Eight of us — six Swedes, one Finn, and me — are gathered in a modest city-center studio apartment in Stockholm’s eclectic Sodermalm district. Next to our dinner table is a small window with a gorgeous view of Stockholm’s history-rich old town, Gamla stan, with its narrow fingerlike red clay, melon, and burnt sienna-colored structures. The location alone makes this modest studio as coveted as a New York-city penthouse with direct views of the Empire State Building.
Jorgen is making single cups of coffee on a mini press as we each wait silently in turn. The silence leaves me unsettled, almost feeling obliged to fill it with random chit-chat, a few words about the weather. I glance from silent guest to silent guest.

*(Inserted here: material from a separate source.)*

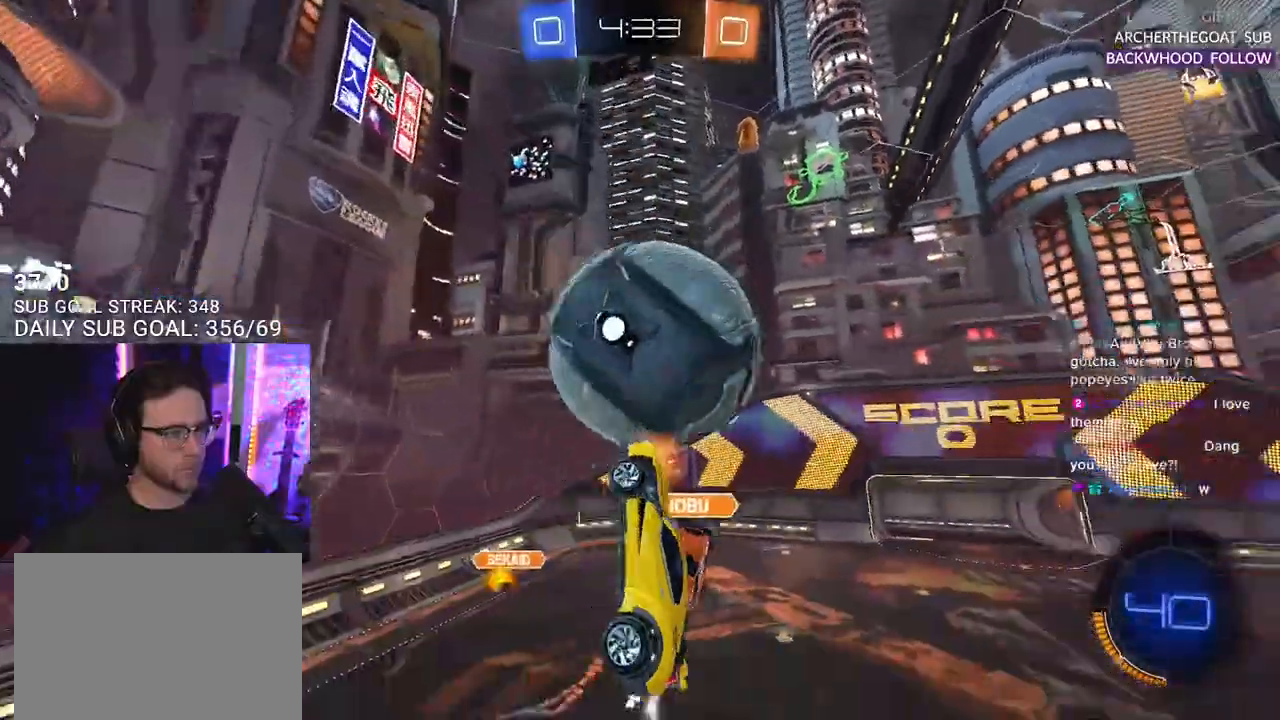
{"buttons": ["R1", "R2", "L3"], "left_stick": "up-left", "right_stick": "center", "events": [[133, "left_stick", "up-left"], [317, "left_stick", "down"], [483, "left_stick", "up-left"]]}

Surely I can’t be the only one struck by this stillness? When Jorgen hands over a coffee, we chat again as if trying not to exclude him from any of our conversations.
Then we revert back to silence as he presses the next cup.
I had noticed this silence before. Once at Stockholm’s Arlanda airport, after flying in from Swedish Lapland, our group of passengers waited in utmost quiet for about 30 minutes on our delayed luggage.
Back home in the US, I’d have nudged the nearest fellow, hissed and shook my head, and we would have commiserated in loud booming voices about this baggage delay.
Here, stating the obvious seems unnecessary.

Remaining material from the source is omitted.